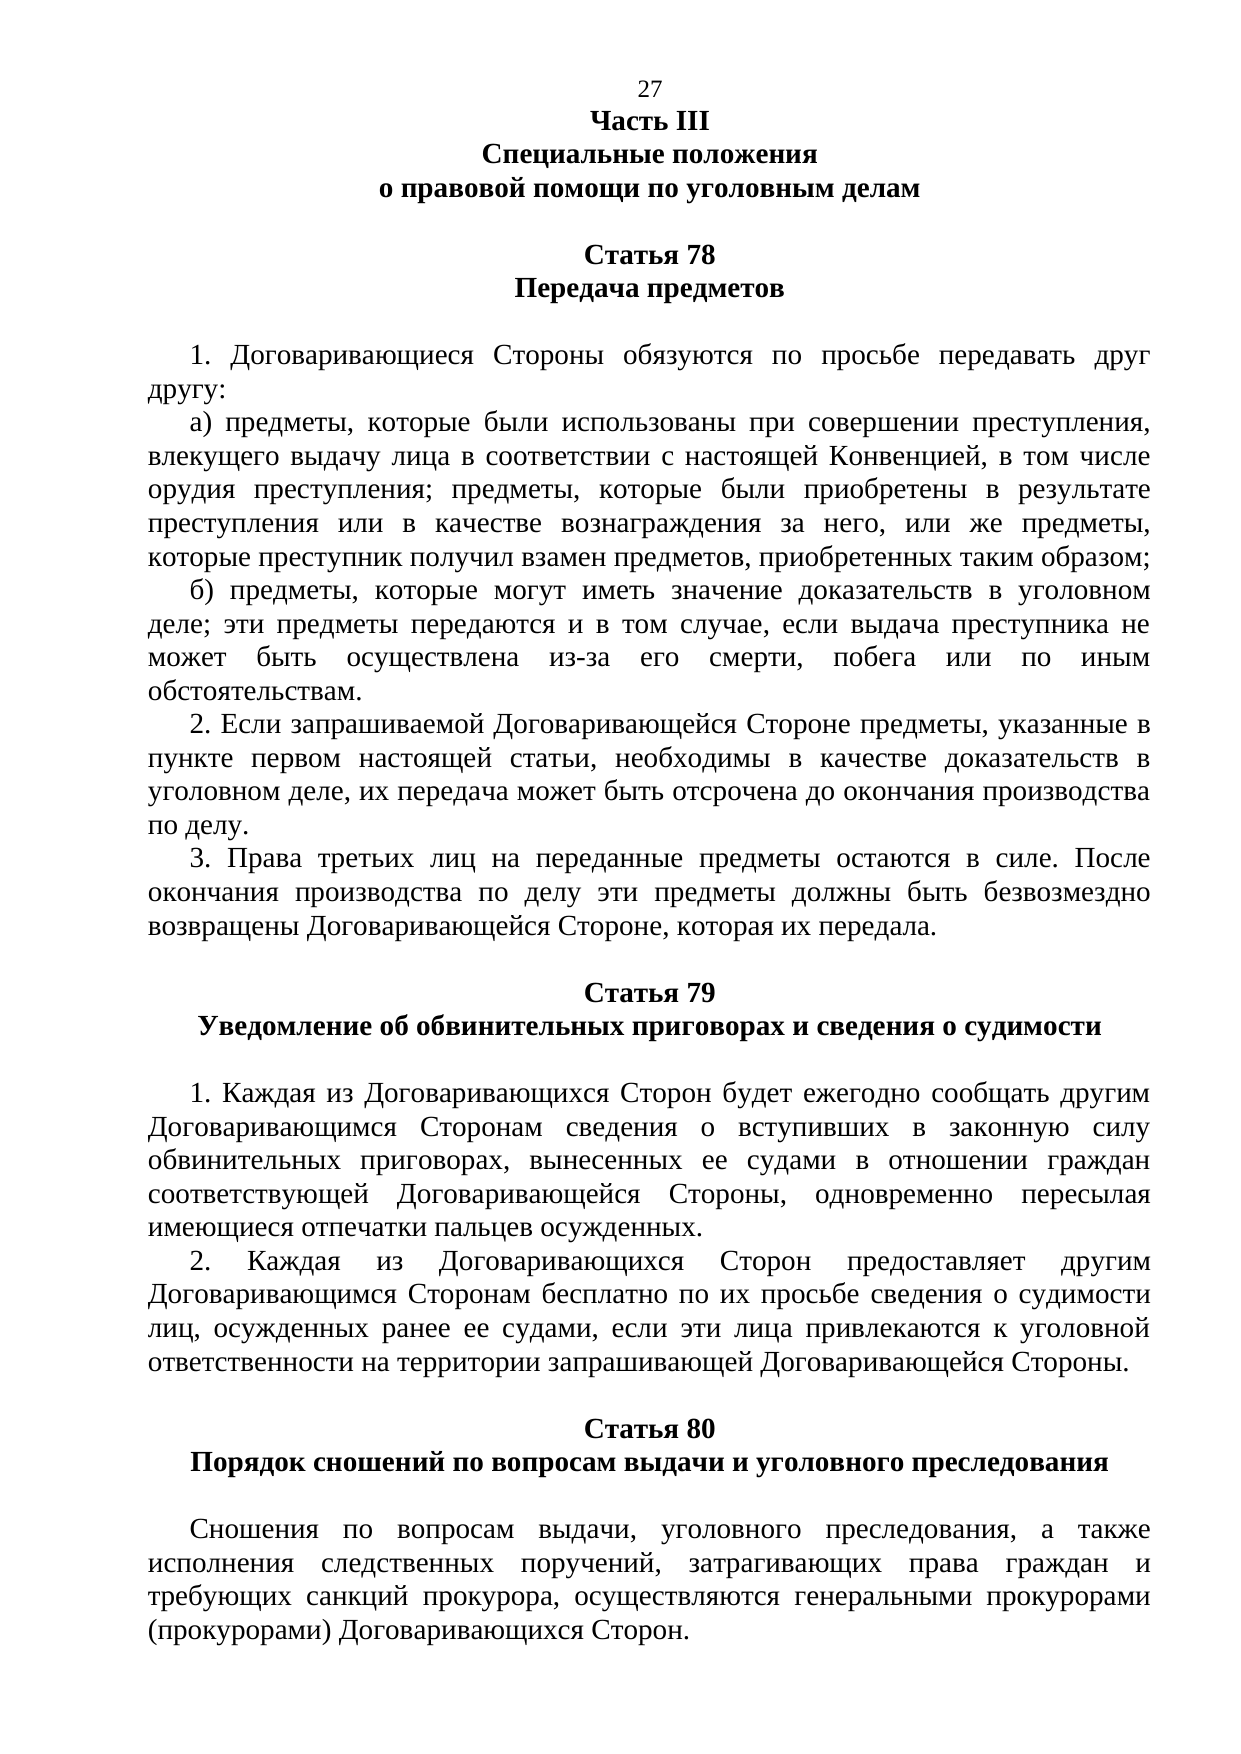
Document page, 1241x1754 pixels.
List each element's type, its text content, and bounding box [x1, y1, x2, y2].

text б) предметы, которые могут иметь значение доказательств в уголовном деле; эти предметы передаются и в том случае, если выдача преступника не может быть осуществлена из-за его смерти, побега или по иным обстоятельствам. [148, 572, 1152, 706]
text 3. Права третьих лиц на переданные предметы остаются в силе. После окончания производства по делу эти предметы должны быть безвозмездно возвращены Договаривающейся Стороне, которая их передала. [148, 841, 1152, 941]
text Порядок сношений по вопросам выдачи и уголовного преследования [148, 1444, 1152, 1478]
text Статья 78 [148, 237, 1152, 270]
text Уведомление об обвинительных приговорах и сведения о судимости [148, 1008, 1152, 1042]
text 2. Если запрашиваемой Договаривающейся Стороне предметы, указанные в пункте первом настоящей статьи, необходимы в качестве доказательств в уголовном деле, их передача может быть отсрочена до окончания производства по делу. [148, 706, 1152, 841]
text 1. Договаривающиеся Стороны обязуются по просьбе передавать друг другу: [148, 337, 1152, 404]
text Специальные положения [148, 136, 1152, 170]
text Статья 79 [148, 975, 1152, 1008]
text Часть III [148, 103, 1152, 136]
text Сношения по вопросам выдачи, уголовного преследования, а также исполнения следственных поручений, затрагивающих права граждан и требующих санкций прокурора, осуществляются генеральными прокурорами (прокурорами) Договаривающихся Сторон. [148, 1511, 1152, 1646]
text Передача предметов [148, 270, 1152, 304]
text о правовой помощи по уголовным делам [148, 170, 1152, 203]
text Статья 80 [148, 1411, 1152, 1444]
text 2. Каждая из Договаривающихся Сторон предоставляет другим Договаривающимся Сторонам бесплатно по их просьбе сведения о судимости лиц, осужденных ранее ее судами, если эти лица привлекаются к уголовной ответственности на территории запрашивающей Договаривающейся Стороны. [148, 1243, 1152, 1377]
text а) предметы, которые были использованы при совершении преступления, влекущего выдачу лица в соответствии с настоящей Конвенцией, в том числе орудия преступления; предметы, которые были приобретены в результате преступления или в качестве вознаграждения за него, или же предметы, которые преступник получил взамен предметов, приобретенных таким образом; [148, 404, 1152, 572]
text 1. Каждая из Договаривающихся Сторон будет ежегодно сообщать другим Договаривающимся Сторонам сведения о вступивших в законную силу обвинительных приговорах, вынесенных ее судами в отношении граждан соответствующей Договаривающейся Стороны, одновременно пересылая имеющиеся отпечатки пальцев осужденных. [148, 1075, 1152, 1243]
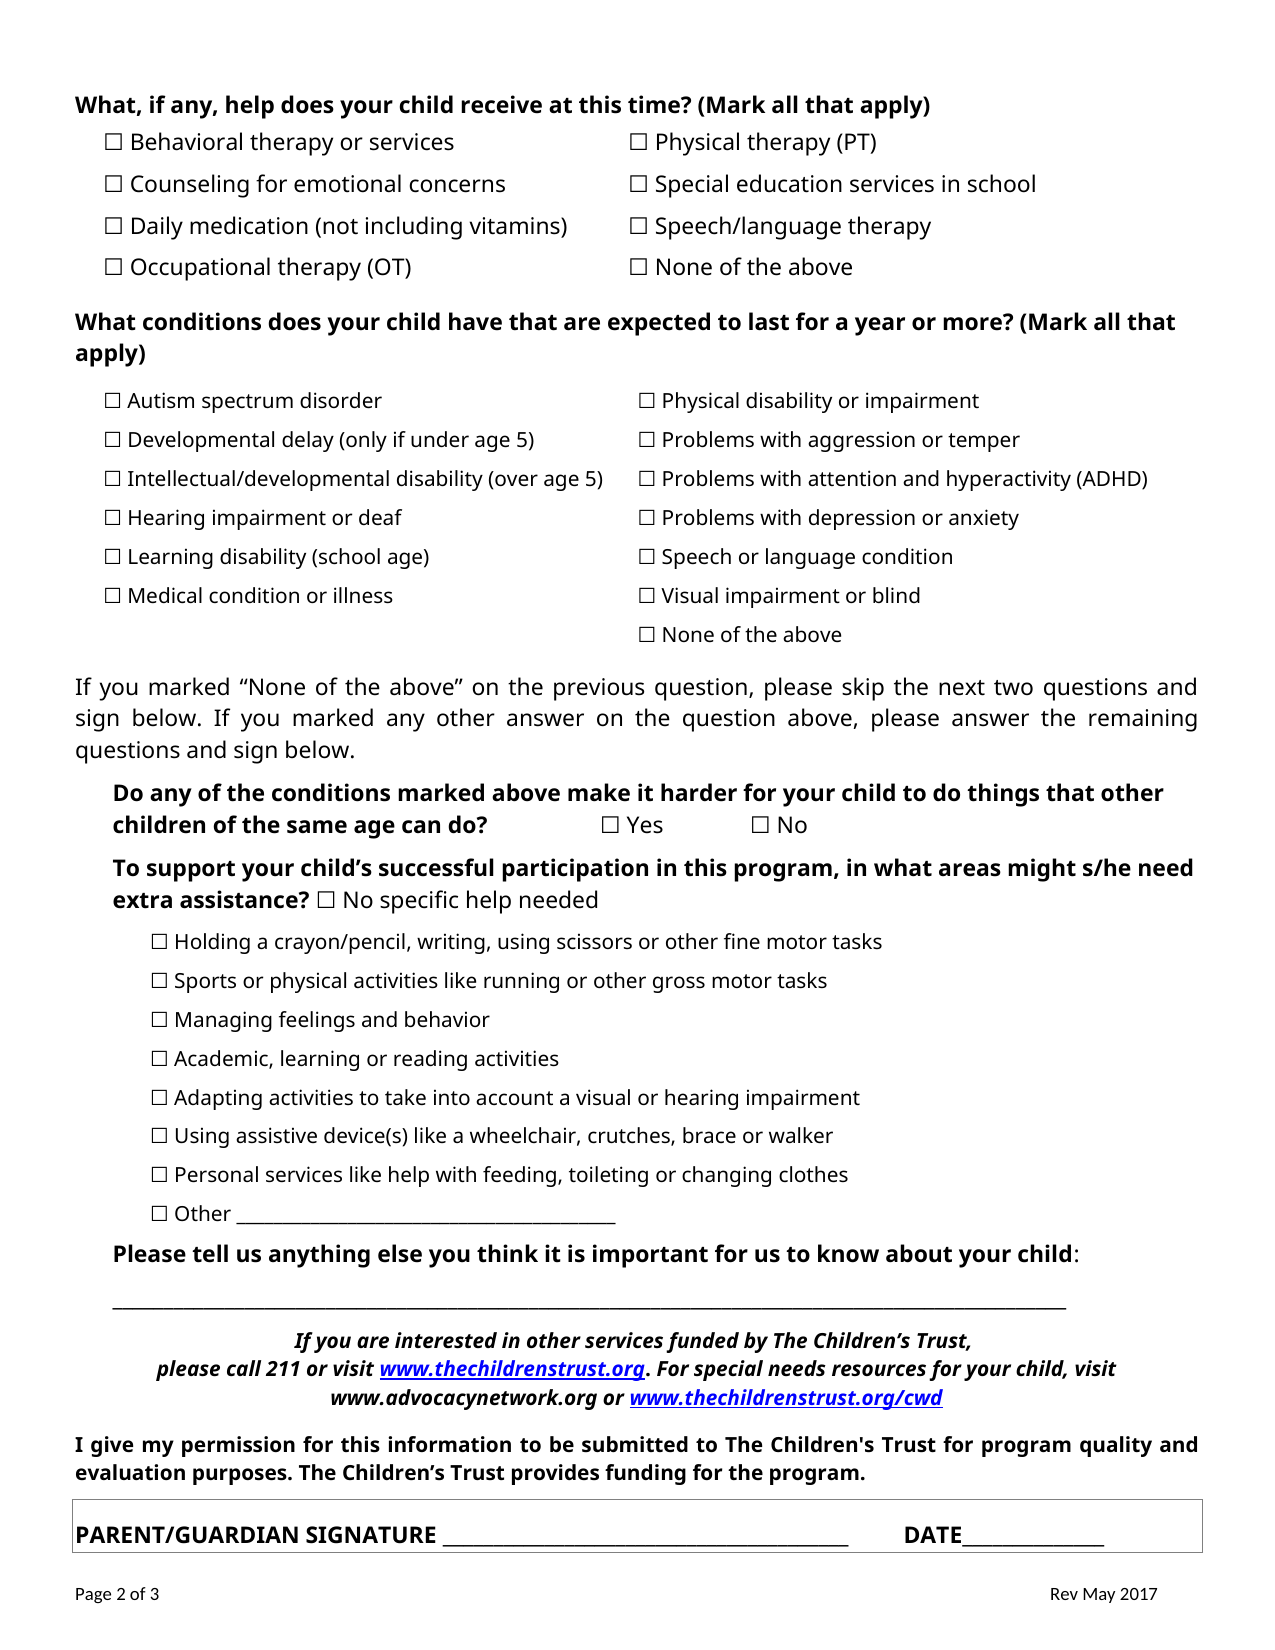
::::
▸ **WHAT THE TASK REQUIRES**:
State the count of lines in the material above that include "деле", with no other words.

▸ **RESULT FOR THIS TASK**:
2